For reasons that are not important (or at least not interesting, or maybe both), tonight I was researching to see if I could build a PC .exe on a Mac. I asked Copilot, and it suggested I install the “MinGW” cross compiler tools.
Installing MinGW cross compiling tools on a Mac
Using brew, I typed:
brew install mingw-w64
Now that it was installed, to build a simple “hello world” program, I could start with this:
#include <stdio.h>
int main(void)
{
puts ("Hello, world!\");
return 0;
}
And from the directory where that file is located, I can type:
x86_64-w64-mingw32-gcc helloworld.c -o helloworld.exe
And thus…
allenh@Mac HelloWorldPC % ls
helloworld.c helloworld.exe
Neat. This might let me toy with some C source code to figure something out for work without having to get on my PC or run Windows on my Mac.
Then I wondered: could I run it?
Copilot said I could, if I had wine. That sounds like a great idea, but I was sure the AI was confused.
Wine Is Not Emulation
To install Wine, I needed to type this:
brew install --cask wine-stable
Away it went, but I noticed it told me (on my non-Intel Mac) that this would also require Rosetta 2, which is Apple’s Intel emulation layer they used early on when transitioning Macs from Intel to ARM processors.

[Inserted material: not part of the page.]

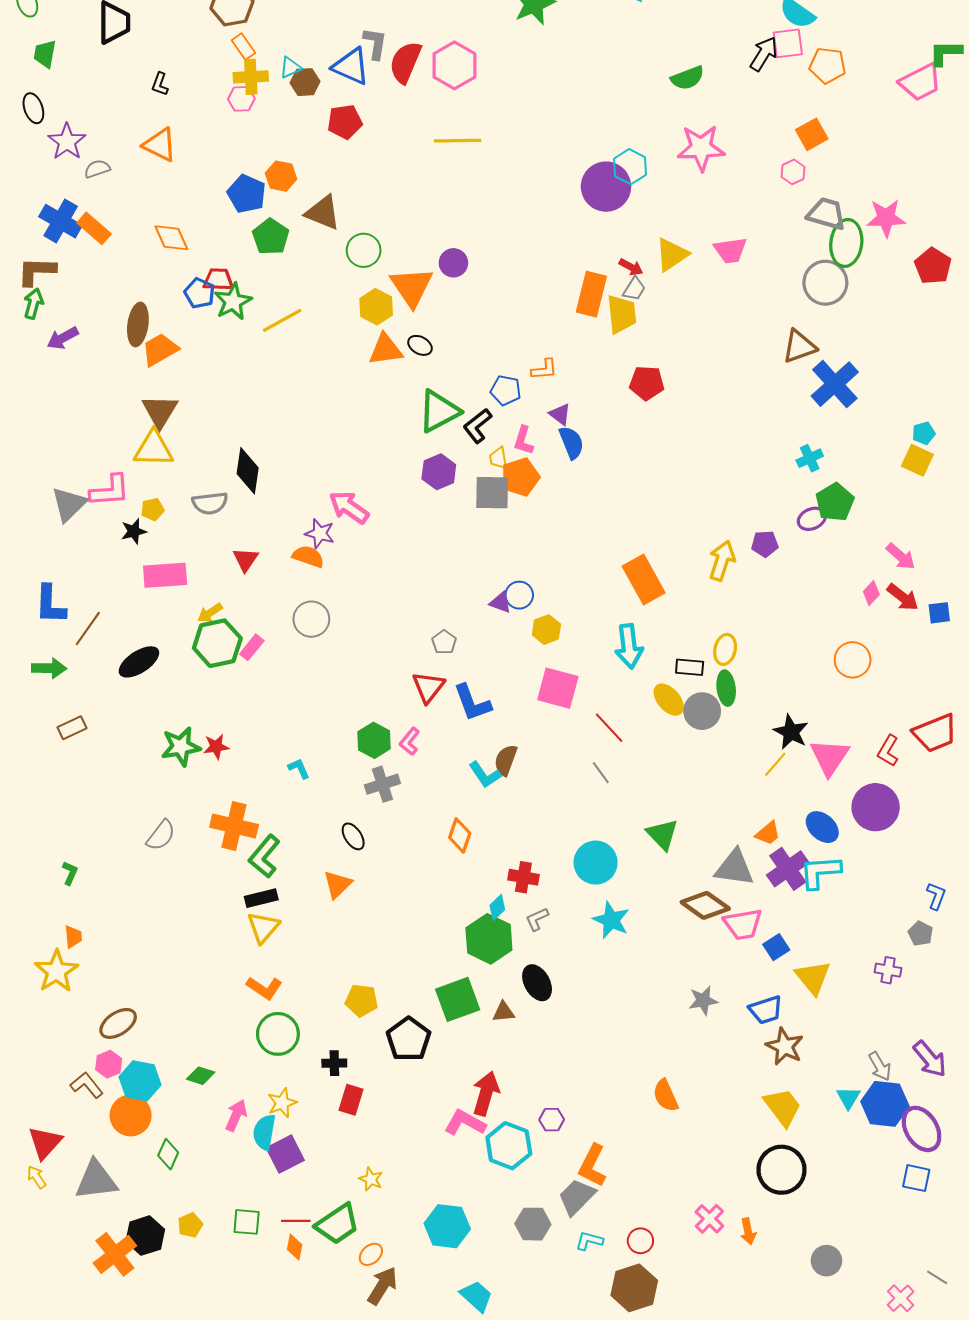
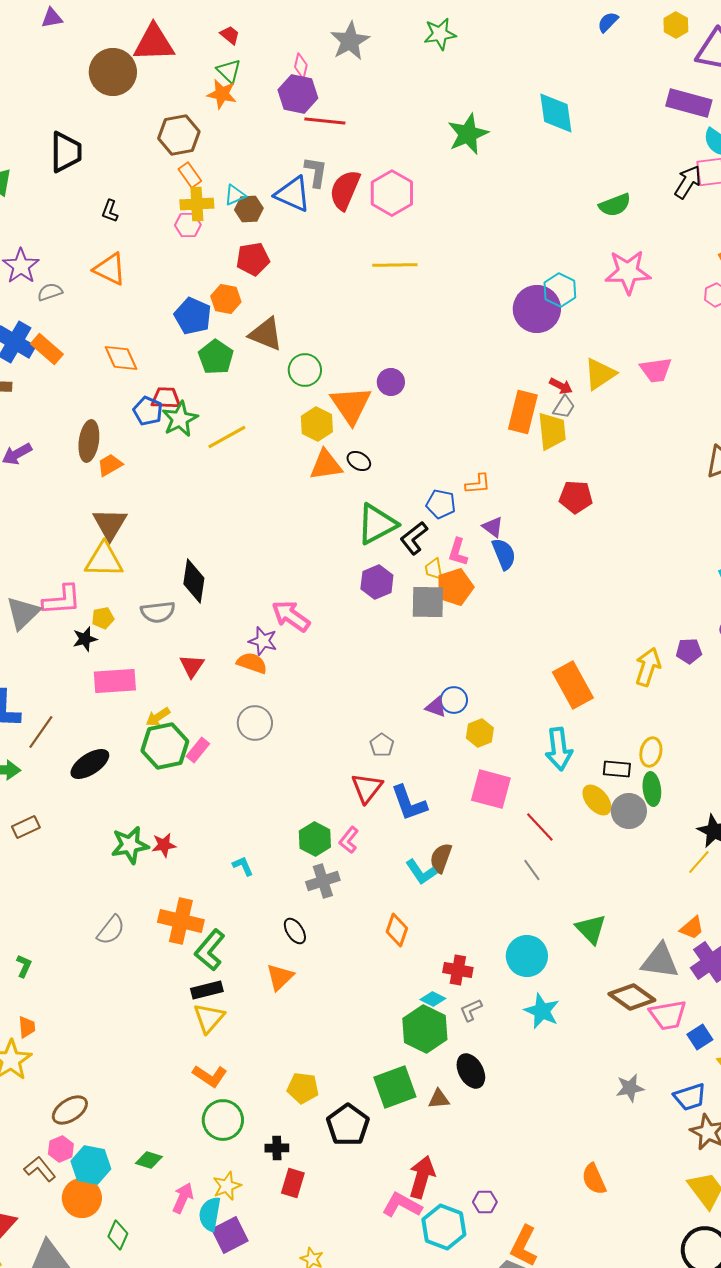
red pentagon: (345, 122) -> (253, 259), moved
orange trapezoid: (160, 350) -> (110, 465), size x0.7
cyan diamond: (497, 907) -> (433, 999), turned 70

To get that, I did:
softwareupdate --install-rosetta --agree-to-license
Well, that took no time at all, especially compared to how long MinGW and Wine took to install.
So what now?
Run, EXE! Run!
wine helloworld.exe
…though that did not get me too far, because security.

A quick visit to System Settings and Privacy & Security let me go here and throw caution to the wind…

Well, why not Open Anyway… A few clicks later and…

I’m bored. Let’s go ride bikes.
But first… I tried “winehello world.exe” again (though I had to change back to the directory where it was located).

Sometimes “the juice isn’t worth the squeeze,” and I know I am really late to the wine party, but I thought it was neat.